**Document excerpt:**
Godefridus Maria Leeuwenberg was born in a catholic family on Amsterdam on April 13th 1899. Little else is known about his youth, except that he moved to Delft in 1917 coming from Nijmegen.  In 1920, as a student in Delft, he served as treasurer of a catholic fraternity. In 1926 he finally graduated as an architectural engineer at the Delft technical college. A year later he held an exposition of the sketches he made during a study trip in southern France, which was shown in Den Haag, Amsterdam and Nijmegen and perhaps more cities. Around the year 1930 he settled in Utrecht. He was a member of the board of architects' organization BNA as well as, from 1931 until 1939, a regular contributor to the catholic architect's magazine R.K. Bouwblad. From 1935 until 1966 he was a member of the Utrecht city counsel for the catholic party RKSP and its successor KVP.

Leeuwenberg's first works are probably all of a profane nature. They include a block of houses in Nijmegen and a building for a firm Leeuwenberg in Amsterdam, possibly relatives of his. Likewise, an uncle of his, P.J.M. Leeuwenberg, was one of the owners and directors of the Simplex car and motorcycle factory, for which he designed a new building in ca. 1936.  

Between 1933 and 1964 Leeuwenberg designed a number of catholic churches, as well as other buildings for the catholic community, always working in Traditionalist styles. His profane buildings later in his career show influences of Functionalism. He was also involved in several restorations of medieval churches. He died in Utrecht on April the 7th 1967. His office was continued by J.L. Volders with the name Leeuwenberg & Volders.

The following is a list of his religious works only and is probably incomplete.

1933-1934 Huissen (G): enlargement church O.L. Vrouwe ten Hemelopneming

Enlargement of a medieval church. The Gothic choir was replaced by a large christocentric transept with a built-in, tower-like choir, resulting in a T-shaped ground-plan. Inside, the pillars and most of the vaults were removed. The entire church was destroyed in World War Two.
1935 Huissen (G): Franciscan convent




Convent in Traditionalist style.


1937-1938 MariŽnheem (Ov): church O.L. Vrouwe Hemelvaart




Three-aisled pseudo-basilica in Traditionalist style. 


1946 Utrecht (U): design for a cathedral

Design to extend the Gothic St. Catharina with a big cathedral in Neo-Romanesque style. Front with two towers, tall crossing-tower. not executed. Van Leeuwenberg was in charge of a major restoration a few years later.
1948-1950 Driel (G): church O.L. Vrouw Geboorte

Three-aisled basilica in a Traditionalist style. 


1949 Beuningen (Ov): church O.L.Vrouw van Altijd durende Bijstand

Towerless three-aisled pseudo-basilica in Traditionalist style. Designed in conjunction with C.A. Hardeman.

1949-1950 Huissen (G): church O.L. Vrouwe ten Hemelopneming




Three-aisled basilica in a Traditionalist style, with tower and apse completed in 1961.


1950-1951 Elst (G): church St. Werenfridus



Three-aisled basilica in a Traditionalist style with a long nave.


1952-1953 Joure (Fr): church St. Mattheus

Three-aisled basilica in a Traditionalist style, inspired by Romesque. The church replaced a neo-Romanesque church (H.J. Wennekers, 1866-1867), the tower of which was incorporated.


1961 Utrecht (U): church St. Salvator

Church in a modern Traditionalist style. Demolished in 1998.

1964 Haarlem (NH): cemetery chapel St. Jozef

Chapel in Traditionalist style. A first design was made already in 1955

1968-1969 Soest (U):  church H.H. Petrus en Paulus

Replacement of a neo-Classical church of which the facade was incorporated in the new church. By Leeuwenberg & Volders office; G.M. van Leeuwenberg possibly involved with the design before his death.

Dataset items:
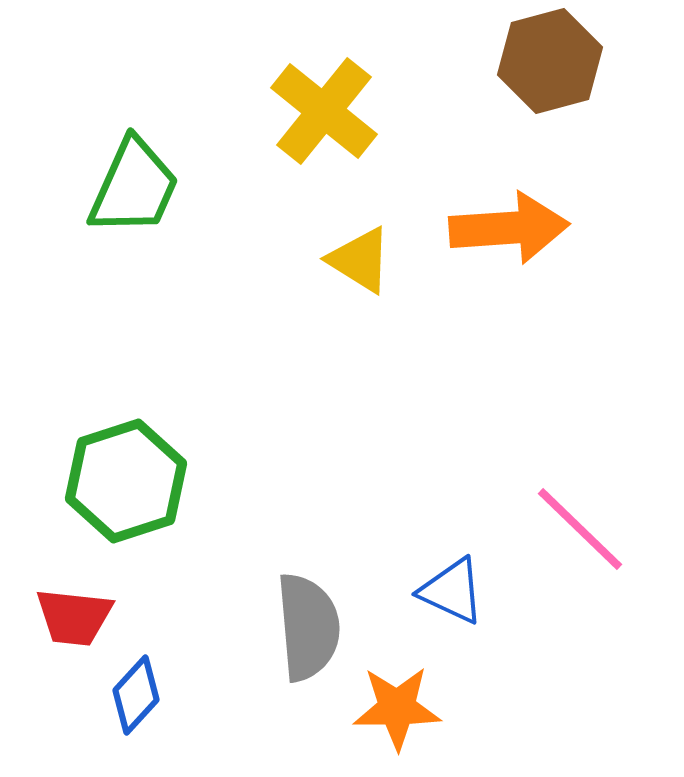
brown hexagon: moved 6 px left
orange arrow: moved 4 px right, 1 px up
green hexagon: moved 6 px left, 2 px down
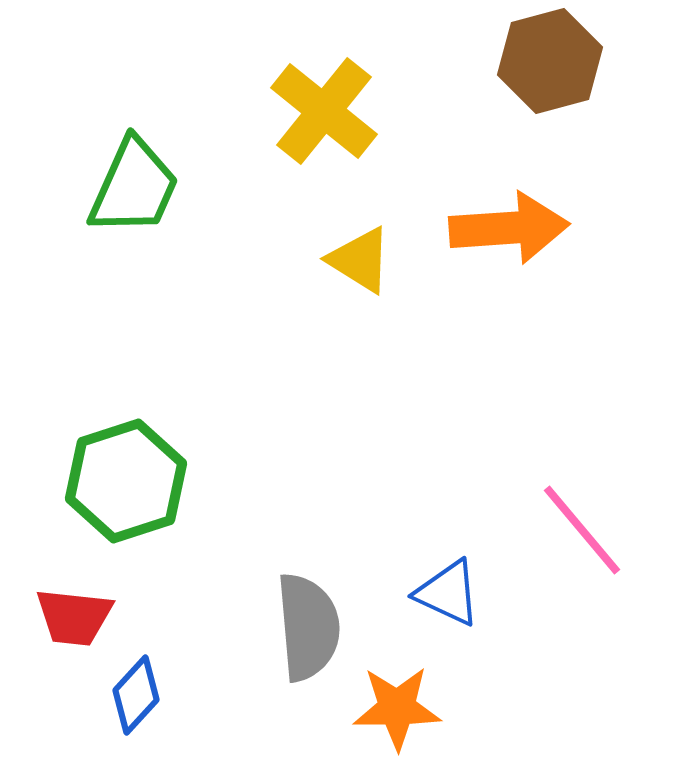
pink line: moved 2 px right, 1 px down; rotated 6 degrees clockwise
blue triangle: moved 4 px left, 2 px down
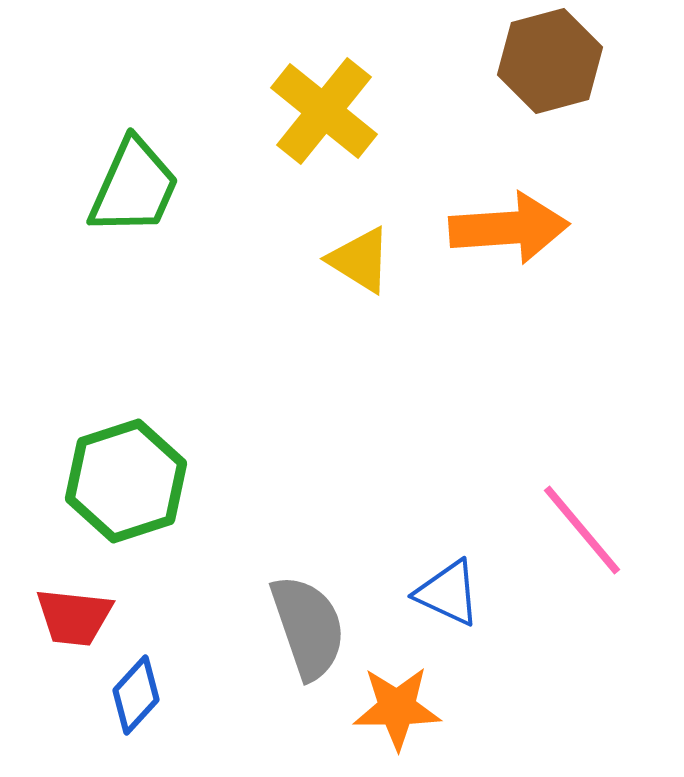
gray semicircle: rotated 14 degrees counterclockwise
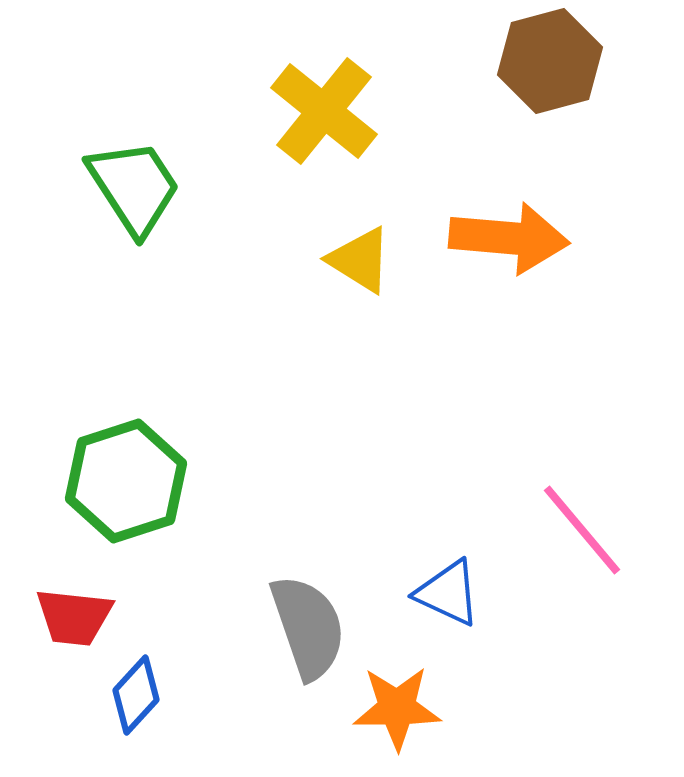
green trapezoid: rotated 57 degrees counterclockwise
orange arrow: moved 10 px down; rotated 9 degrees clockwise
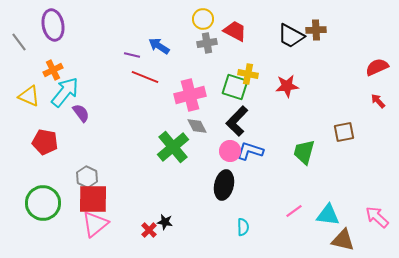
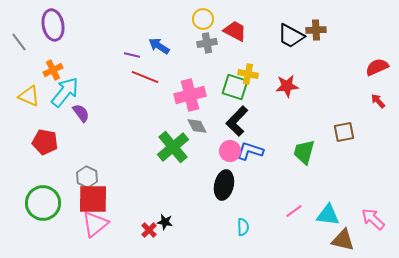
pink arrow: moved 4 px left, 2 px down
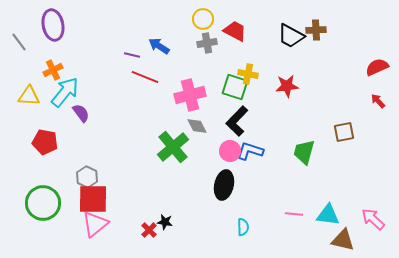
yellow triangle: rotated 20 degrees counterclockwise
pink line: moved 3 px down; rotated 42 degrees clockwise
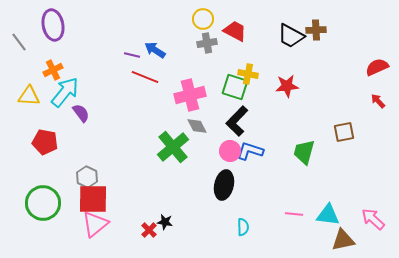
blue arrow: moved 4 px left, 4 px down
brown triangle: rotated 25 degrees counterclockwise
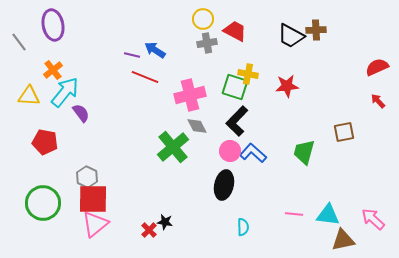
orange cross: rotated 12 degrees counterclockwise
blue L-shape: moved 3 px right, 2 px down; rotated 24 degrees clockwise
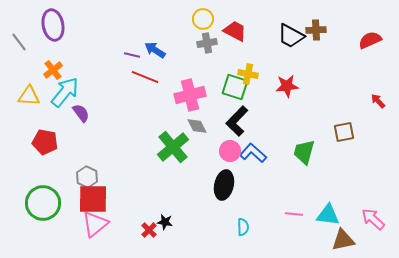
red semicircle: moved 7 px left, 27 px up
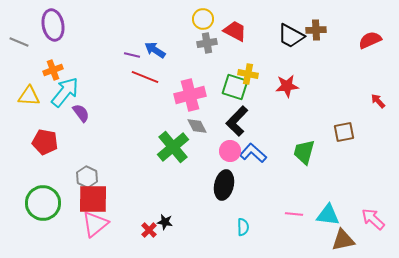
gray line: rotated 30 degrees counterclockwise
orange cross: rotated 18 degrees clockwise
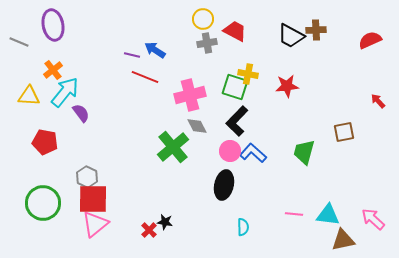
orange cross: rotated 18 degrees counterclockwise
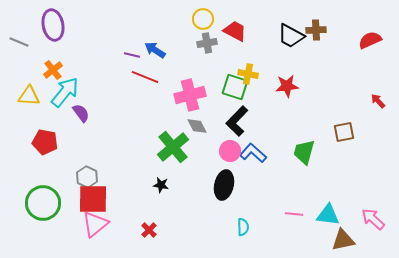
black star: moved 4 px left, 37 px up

**The task:** Swap "crossing-tower" for "central tower" and give the passage from the Leeuwenberg biography again, starting at "1937-1938 MariŽnheem (Ov): church" and ending at "few years later.". The listing has no connection to the text about the architect Leeuwenberg.

**Result of the exercise:**
1937-1938 MariŽnheem (Ov): church O.L. Vrouwe Hemelvaart




Three-aisled pseudo-basilica in Traditionalist style. 


1946 Utrecht (U): design for a cathedral

Design to extend the Gothic St. Catharina with a big cathedral in Neo-Romanesque style. Front with two towers, tall central tower. not executed. Van Leeuwenberg was in charge of a major restoration a few years later.